My guess is, at the end of the day, most of you will go meekly along with what ever and whoever, the elites decide is good for them mainly.

So it is Goldman Sachs and General Dynamics forever! The rest of us can eat some cake, and stop bitching like girls.

confusedponderer

mbrenner,
I agree with walrus that American enjoys the enviable luxury of not having had a war at home in a very long time, much less in the modern age, and I feel that this is very much under appreciated. In the US it is collapsed housing bubbles that give people that bombed out feeling.

And as for Europe's supposed sissyness, I recall that when Europe suggested that they get a military capability independent of NATO US pundits from neo-con to neo-lib on cue started to hyperventilate. The neo-cons blathered about near term competitors while Madeleine Albright kindly reminded us that the US was the indispensable nation. Yes, how dare we.

If we don't know what we want, the Americans don't either. Or rather they do, and that talk of increased burden sharing is just that talk, and they merely want vassals they can play against each other (as in old vs. new Europe) and use for colonial duty (the Brits are the new Ghurkas?). It is just that being exceptional, they can't say it openly. If they did it may just come across imperially. Heaven forbid.

confusedponderer

Rick Perry holds political rallies which have the goal, as co-organisers say, to convert people to (a particular style of) Christianity (which considers Catholics unsaved). If I was American that would put me off.

http://news.yahoo.com/s/nm/20110605/pl_nm/us_prayer_perry_texas_1

Clearly, Perry is pandering for votes, but he's pandering to people who believe in signs and wonders and spiritual warfare.

"Pray for rain days"? In said, spirit, one perhaps should pray that he is merely pandering. Perhaps one has do do that as a Republican in Texas?

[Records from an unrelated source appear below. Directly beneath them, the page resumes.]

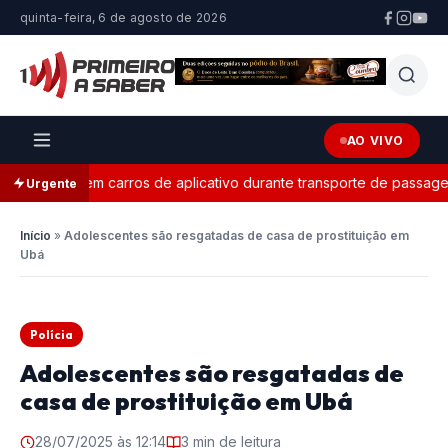
quinta-feira, 6 de agosto de 2026
AO VIVO
eitoral em carros de aplicativo durante transporte de passageiros
Urgente
Início
»
Adolescentes são resgatadas de casa de prostituição em
Ubá
Polícia
Adolescentes são resgatadas de
casa de prostituição em Ubá
28/07/2025 às 12:14
3 min de leitura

http://www.religiondispatches.org/dispatches/sarahposner/4747/

If I throw in that he, too, shares the Republican dogma that 'Taxes Must Be Cut' that would make the man unelectable for me. The State of Texas is not in all that great a state as a result of his reign.

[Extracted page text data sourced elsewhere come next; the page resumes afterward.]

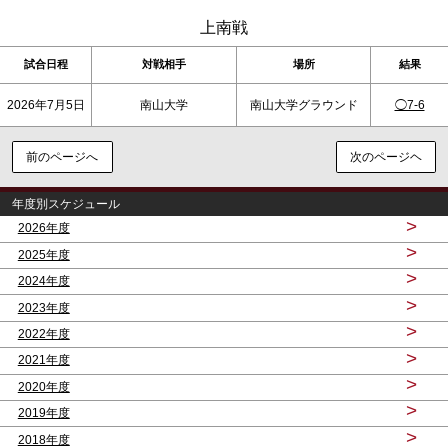
上南戦
試合日程
対戦相手
場所
結果
2026年7月5日
南山大学
南山大学グラウンド
◯7-6
前のページへ
次のページヘ
年度別スケジュール
>
2026年度
>
2025年度
>
2024年度
>
2023年度
>
2022年度
>
2021年度
>
2020年度
>
2019年度
>
2018年度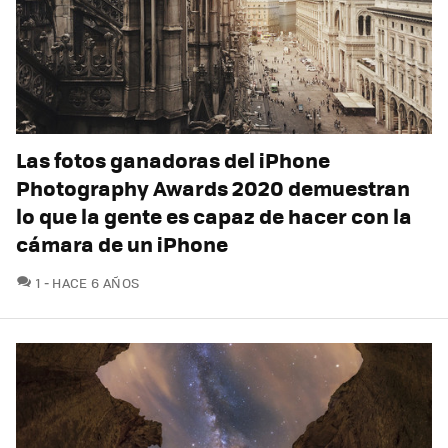
Las fotos ganadoras del iPhone
Photography Awards 2020 demuestran
lo que la gente es capaz de hacer con la
cámara de un iPhone
COMENTARIOS
1
HACE 6 AÑOS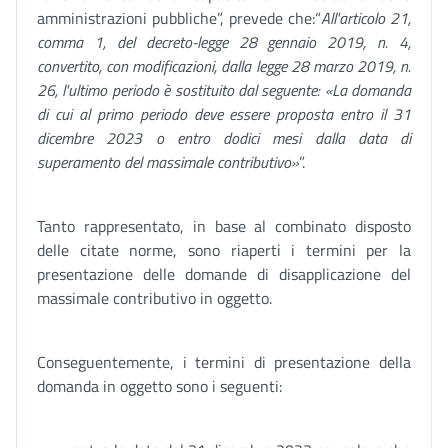
amministrazioni pubbliche”, prevede che:“
All'articolo 21,
comma 1, del decreto-legge 28 gennaio 2019, n. 4,
convertito, con modificazioni, dalla legge 28 marzo 2019, n.
26, l'ultimo periodo è sostituito dal seguente: «La domanda
di cui al primo periodo deve essere proposta entro il 31
dicembre 2023 o entro dodici mesi dalla data di
superamento del massimale contributivo»
”.
Tanto rappresentato, in base al combinato disposto
delle citate norme, sono riaperti i termini per la
presentazione delle domande di disapplicazione del
massimale contributivo in oggetto.
Conseguentemente, i termini di presentazione della
domanda in oggetto sono i seguenti:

http://finance.yahoo.com/tech-ticker/texas-the-huge-state-budget-crisis-nobody-is-talking-about-535764.html?tickers=MUB,LQD,JNK,TLT,TBT,HYG,AGG

All that said, Perry, despite his pandering and posturing, is infinitely preferable over the likes of Palin, Bachmann, Trump or that Koch-plant, Kahn. But what comfort is that?

confusedponderer

Correction: That plant was not (Herman) Kahn but (Herman) Cain.

steve

Vietnam Vet,

I would welcome a Ron Paul presidency even though I disagree with much of his philosophy.

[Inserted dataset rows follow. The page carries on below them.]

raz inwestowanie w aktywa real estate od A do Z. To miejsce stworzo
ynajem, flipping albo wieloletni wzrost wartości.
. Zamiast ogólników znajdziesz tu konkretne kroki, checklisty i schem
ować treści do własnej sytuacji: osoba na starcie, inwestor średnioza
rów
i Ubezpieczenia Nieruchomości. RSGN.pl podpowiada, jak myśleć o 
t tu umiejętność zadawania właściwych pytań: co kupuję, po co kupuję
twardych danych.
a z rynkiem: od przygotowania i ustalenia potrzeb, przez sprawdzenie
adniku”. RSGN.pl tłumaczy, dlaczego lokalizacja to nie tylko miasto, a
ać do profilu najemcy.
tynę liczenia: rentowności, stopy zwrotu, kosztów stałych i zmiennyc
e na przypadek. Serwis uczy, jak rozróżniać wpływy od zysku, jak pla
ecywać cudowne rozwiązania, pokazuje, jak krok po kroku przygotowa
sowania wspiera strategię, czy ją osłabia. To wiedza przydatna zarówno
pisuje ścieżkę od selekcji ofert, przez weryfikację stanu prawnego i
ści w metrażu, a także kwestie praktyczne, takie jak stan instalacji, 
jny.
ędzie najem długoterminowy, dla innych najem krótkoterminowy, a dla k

If he indeed would stick to his guns (or more accurately, was able to) on the issue of dismantling the empire and drastically cutting the defense budget, that alone would enable a genuine left wing/right wing conversation in this country about the sort of government we wish to have: social democracy v. free market absolutism, regulation v. deregulation, progressive taxation v. flat tax, etc., etc.

Presently, any effective discussion of those issues is only academic given the crippling costs of defense.

Get rid of a good chunk of that and let the public decide what to do with the surplus funds--lower taxes or national health, e.g.

I had hoped that discussions of that nature would have occurred after the cold war--boy, was I wrong.

optimax

Well said, Col., our representative-democracy is failing. Even after the financial collapse, the financial lobbyists have effectively blocked regulations from being enacted that would, and had from the Depression until their dismantling during Clinton's term, keep Wall Street from gambling with our money, in the sense that we bail them out when their bets go wrong. The Republicans want to dismantle the Consumer Protection agency and are treating Elizabeth Warren the way Grennspan, Summers, Phil Gramm and Guenthner trashed Brooksley Born when she warned us about the potential of unregulated derivatives to bring down the economy. Anyone who speaks up against the conmen of WS is viciously attacked by their paid lackeys in Congress.

J

steve,

While Ron Paul looks good on the 'surface', it's the money trail that bothers me. With all politicos, I've found that following their money trails proves quite enlightening as to their 'motives'. Every politico has a 'sugar daddy', it's interesting which types, and who they are.